Брент опять помедлил, обдумывая услышанное. До этого рассказ Эстона о драконах, искусстве крайн и магических войнах только раздражал его, поскольку речь шла о проблемах столь масштабных, что у Брента возникло отвратительное ощущение собственной беспомощности. Но идея украсть Фразы, чтобы приобрести рычаг политического воздействия… Брент с безжалостной точностью мог вычислить все последствия.
— Вы правы, Эстон. Шантаж — это то, в чем я разбираюсь, и первым правилом шантажа является следующее: никакая информация не обладает ценностью, если ее нельзя использовать. Мне кажется, что только круглый дурак стал бы использовать эти Фразы. Судя по вашему рассказу, если Принятие Обета будет нарушено, индорцы пострадают не меньше нас. Почему бы просто не рассмеяться им в лицо, если они попытаются нас шантажировать?
Эстон подошел вплотную к Каррельяну и с удивительной силой сжал его руку. Морщинистое лицо старика оказалось в дюйме от лица Брента.
— Потому, Хазард, что, хотя и произнесение обратного заклинания представляется полнейшим абсурдом, эти двенадцать Фраз никогда не должны принадлежать одному человеку или одному правительству. Потому что, если в один прекрасный день какой-нибудь безумец решится использовать их, мы не узнаем мир, в котором живем.

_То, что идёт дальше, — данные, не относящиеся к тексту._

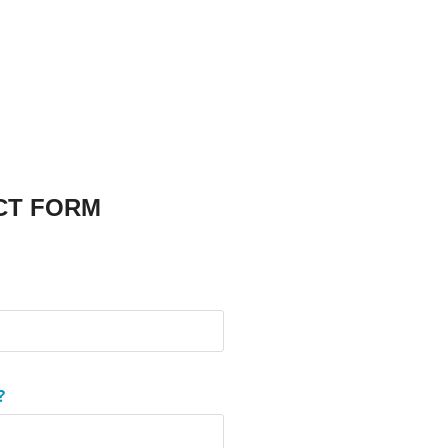
CT FORM
?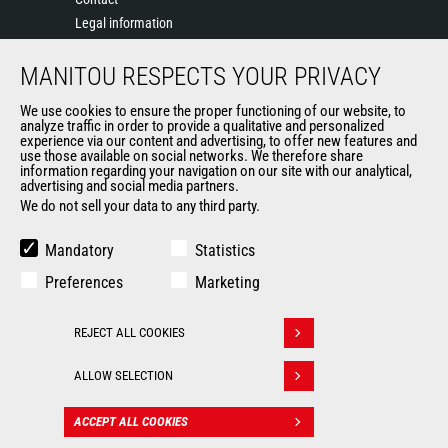
Legal information
Data protection policy
MANITOU RESPECTS YOUR PRIVACY
Events
News
We use cookies to ensure the proper functioning of our website, to
History of Manitou
analyze traffic in order to provide a qualitative and personalized
experience via our content and advertising, to offer new features and
General Terms and Conditions of Sale
use those available on social networks. We therefore share
information regarding your navigation on our site with our analytical,
advertising and social media partners.
We do not sell your data to any third party.
OUR OTHER SITES
Manitou Group
Mandatory
Statistics
Careers
Preferences
Marketing
Used Manitou Machines
RMI Manitou
REJECT ALL COOKIES
Gehl
Withdraw consent
Manitou Group Attachments
ALLOW SELECTION
© 2026
Legal
Politique de protection
ACCEPT ALL COOKIES
CONTACT
Manitou.com
information
des données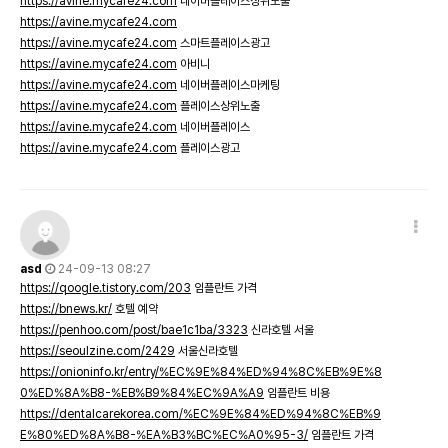
https://avine.mycafe24.com
네이버플레이스상위노출
https://avine.mycafe24.com
https://avine.mycafe24.com
스마트플레이스광고
https://avine.mycafe24.com
아비니
https://avine.mycafe24.com
네이버플레이스마케팅
https://avine.mycafe24.com
플레이스상위노출
https://avine.mycafe24.com
네이버플레이스
https://avine.mycafe24.com
플레이스광고
asd
24-09-13 08:27
https://qoogle.tistory.com/203
임플란트 가격
https://bnews.kr/
호텔 예약
https://penhoo.com/post/bae1c1ba/3323
신라호텔 서울
https://seoulzine.com/2429
서울신라호텔
https://onioninfo.kr/entry/%EC%9E%84%ED%94%8C%EB%9E%8
0%ED%8A%B8-%EB%B9%84%EC%9A%A9
임플란트 비용
https://dentalcarekorea.com/%EC%9E%84%ED%94%8C%EB%9
E%80%ED%8A%B8-%EA%B3%BC%EC%A0%95-3/
임플란트 가격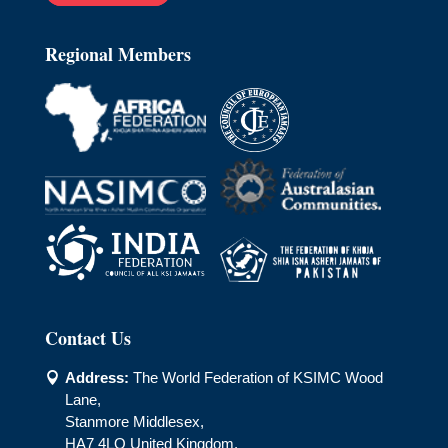
Regional Members
Contact Us
Address:
The World Federation of KSIMC Wood

Lane,
Stanmore Middlesex,
HA7 4LQ United Kingdom.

Уголки рта Брента дрогнули от смеха.
— Сейчас вы похожи на сумасшедшего проповедника, Эстон, предсказывающего апокалипсис. Жаль, что я не принадлежу к тем людям, которые часто ходят в церковь.

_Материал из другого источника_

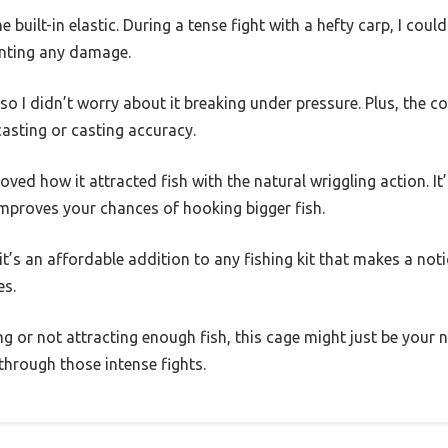
e built-in elastic. During a tense fight with a hefty carp, I coul
enting any damage.
e, so I didn’t worry about it breaking under pressure. Plus, the 
casting or casting accuracy.
 loved how it attracted fish with the natural wriggling action. It
improves your chances of hooking bigger fish.
 it’s an affordable addition to any fishing kit that makes a not
es.
ling or not attracting enough fish, this cage might just be your n
t through those intense fights.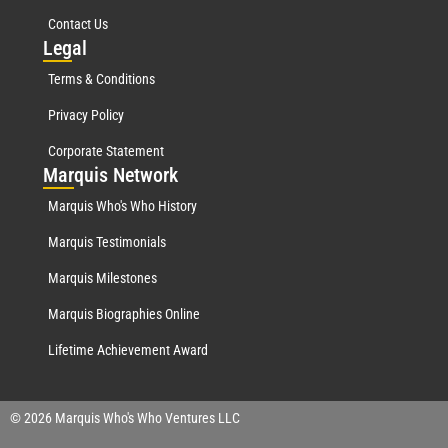
Contact Us
Leg
al
Terms & Conditions
Privacy Policy
Corporate Statement
Mar
quis Network
Marquis Who's Who History
Marquis Testimonials
Marquis Milestones
Marquis Biographies Online
Lifetime Achievement Award
© 2026 Marquis Who's Who Ventures LLC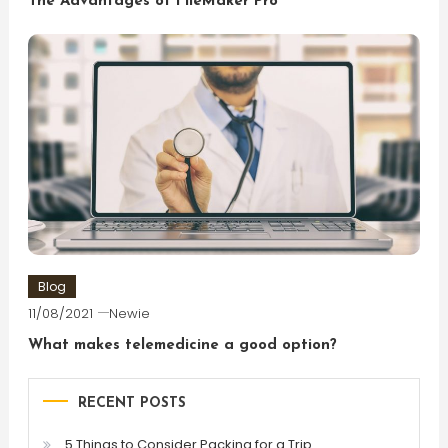
The Advantages of FileMaker Pro
Blog
11/08/2021
Newie
What makes telemedicine a good option?
RECENT POSTS
5 Things to Consider Packing for a Trip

Старый министр задрожал от ярости.
— Интересно, Хазард, существует ли в этом мире что-нибудь, заслуживающее, по вашему мнению, серьезного отношения? К чему бы вы не стали относиться с высокомерием невежды? Я абсолютно серьезен и вновь спрашиваю: «Что вы намерены предпринять?»

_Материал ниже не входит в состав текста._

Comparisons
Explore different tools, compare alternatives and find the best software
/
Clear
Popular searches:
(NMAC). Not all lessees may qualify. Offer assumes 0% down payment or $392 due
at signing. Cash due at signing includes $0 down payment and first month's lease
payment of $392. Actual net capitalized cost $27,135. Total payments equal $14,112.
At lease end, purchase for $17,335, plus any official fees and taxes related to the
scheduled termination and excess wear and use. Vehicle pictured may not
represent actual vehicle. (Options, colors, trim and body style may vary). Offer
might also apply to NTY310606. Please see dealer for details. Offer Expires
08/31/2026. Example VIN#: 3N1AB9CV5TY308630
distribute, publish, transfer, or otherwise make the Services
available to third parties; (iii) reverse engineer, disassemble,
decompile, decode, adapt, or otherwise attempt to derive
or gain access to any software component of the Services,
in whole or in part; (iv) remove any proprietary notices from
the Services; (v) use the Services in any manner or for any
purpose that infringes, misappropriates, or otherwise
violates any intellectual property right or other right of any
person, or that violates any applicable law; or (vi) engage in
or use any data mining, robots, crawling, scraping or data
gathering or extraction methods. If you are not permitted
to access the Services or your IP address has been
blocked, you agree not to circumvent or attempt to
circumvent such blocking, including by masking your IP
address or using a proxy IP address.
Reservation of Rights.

Брент постоял секунду, беспомощно опустив руки, потом снова повернулся к Карну.
«Все зависит от тебя», — подумал он. Но Карн опять потерял интерес к разговору, его взор блуждал по чистой стене.
Эстон уловил взгляд Брента, брошенный на Карна, и нахмурился. В своей жизни он делал с людьми вещи и похуже, но никогда еще ему не приходилось совершать столь удручающих ошибок. Он раскрыл было рот, собираясь сказать нечто важное, потом запнулся, поняв, что забыл имя искалеченного человека. Про себя он проклинал свою нетвердую память. Вероятно, сказывалось волнение… или он просто становится слишком старым.
— Как его зовут? — прошептал Эстон, наклонившись вперед. Брент помедлил, надеясь, что Карн сам ответит на этот вопрос, но тот явно не слышал ничего из происходящего. Нахмурившись, Брент повернулся к старому министру, собираясь представить своего друга.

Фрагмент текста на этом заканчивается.